— TASK STATEMENT —
In the David M. Chelberg profile, which game does his current project for teaching AI use?

— GIVEN TEXT —
╔══

David M. Chelberg

Since my PCC days (high school and early college years), I have graduated from Stanford University with both a BS in Mathematics, and a PhD in Computer Science. I now teach at Ohio University in Southeastern Ohio (a very beatiful part of the country). I am the graduate chairman of the school of electrical engineering and computer science.

I wrote a series of articles about computer chess for PCC many years ago. In looking back I guess that was the start of my interest in artificial intelligence.

I ALWAYS use games to teach AI. I always look for odd games noone else has seen so that students can not find programs to play them on the web. My current project uses the game brainline. It is an old game my wife played growing up in Guyana, I think the game is British in origin. Have you heard of it?

My PhD was in the area of computer vision. Currently I am working on several projects related to AI. One really exciting project is developing a team of robots to compete in the international RoboCup competition. This is a kind of world-cup soccer competition for autonomous robots.

I also have recently submitted a grant to train local teachers to introduce robotics concepts in gradeschool and middle school. One of the goals is to interest more students in science, engineering and computer science, and to enhance the curriculum through the use of manipulatives to make these concepts concrete.

We have proposed buying 20 Lego mindstorms kits to get started. Some of the education faculty I am working with have already tried a pilot program teaching teachers to use Lego Mindstorms. I am definitely interested in your book. I'll keep you informed of the success of our grant proposal.

╚══

— DATA EXCERPTS —
╔══

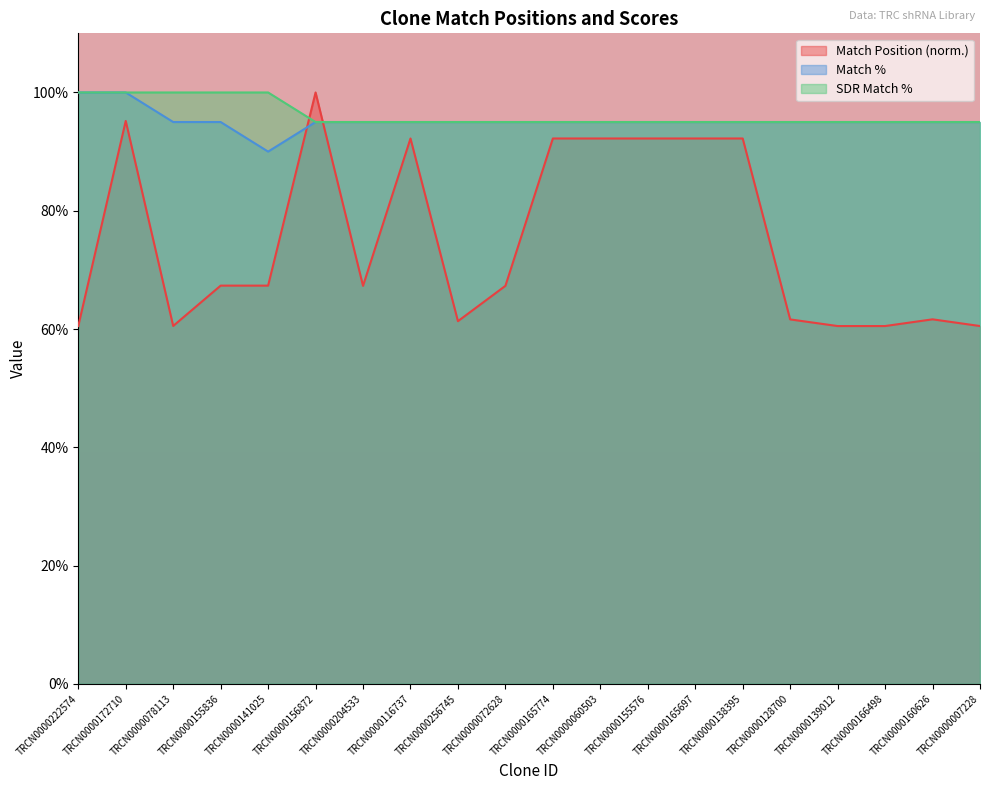

What position from the right is TRCN0000160626?

2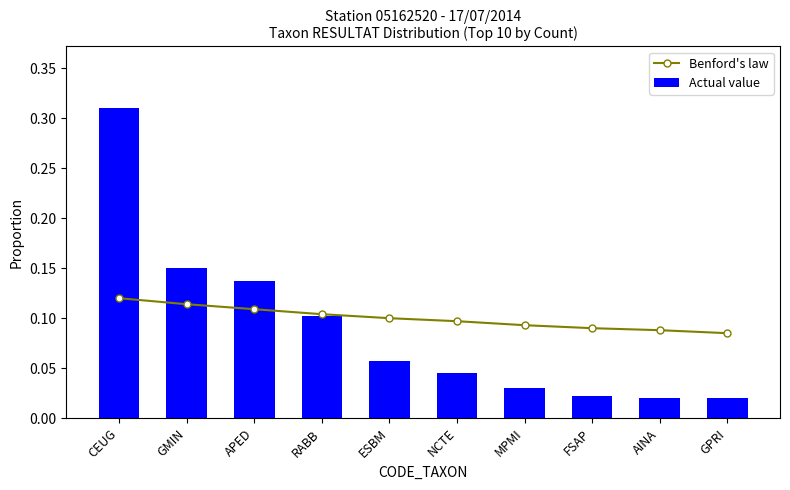

At how many categories does at least one series exceed 0?

10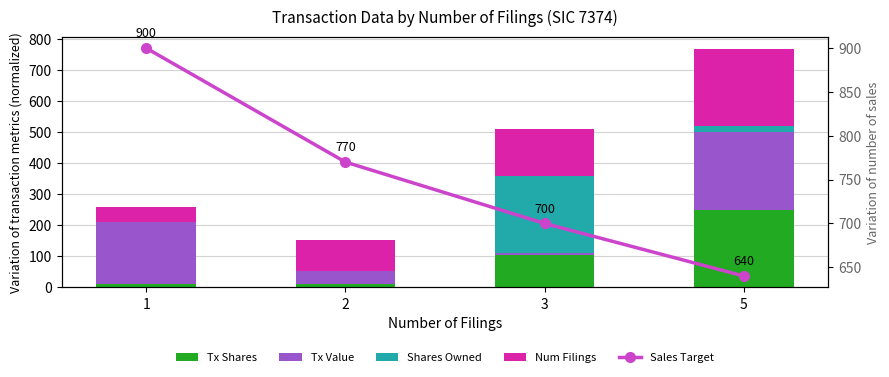

The Tx Value series shows 20.2 at 2. True or false?

False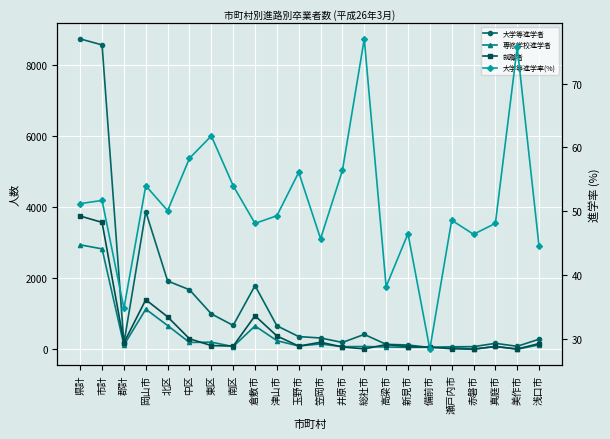

What is the label of the 18th point from the left?

瀬戸内市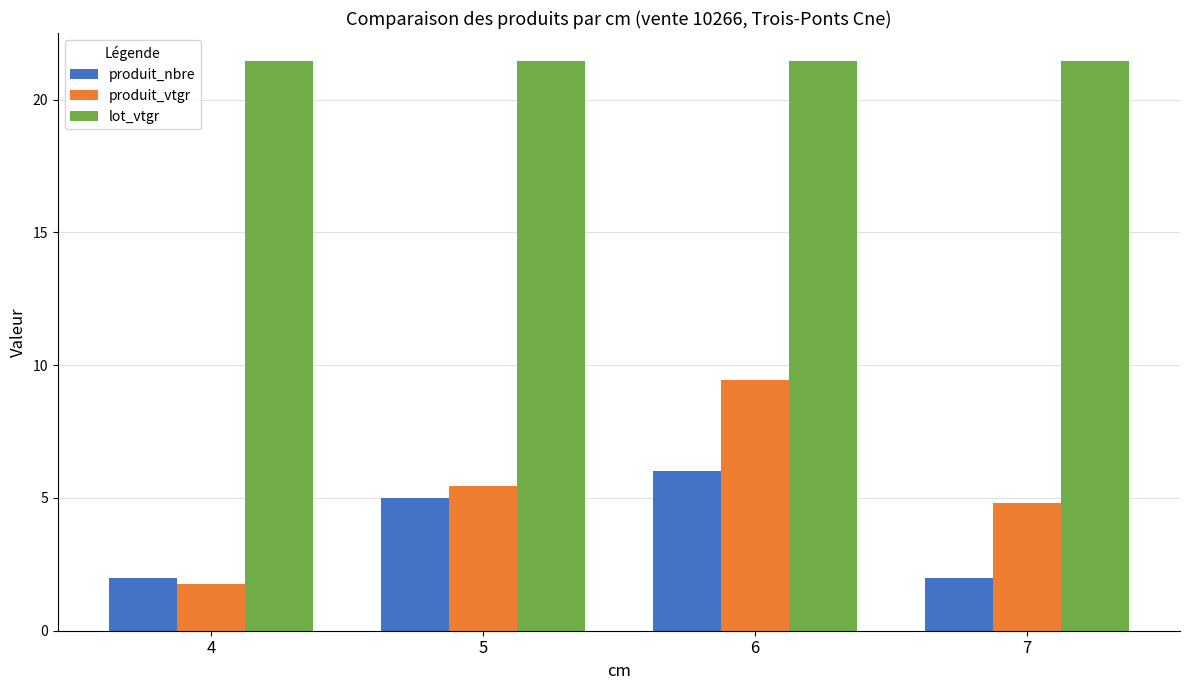

Between 4 and 5, which series saw the biggest shift?

produit_vtgr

╚══

— ANSWER TO THIS PROBLEM —
Brainline.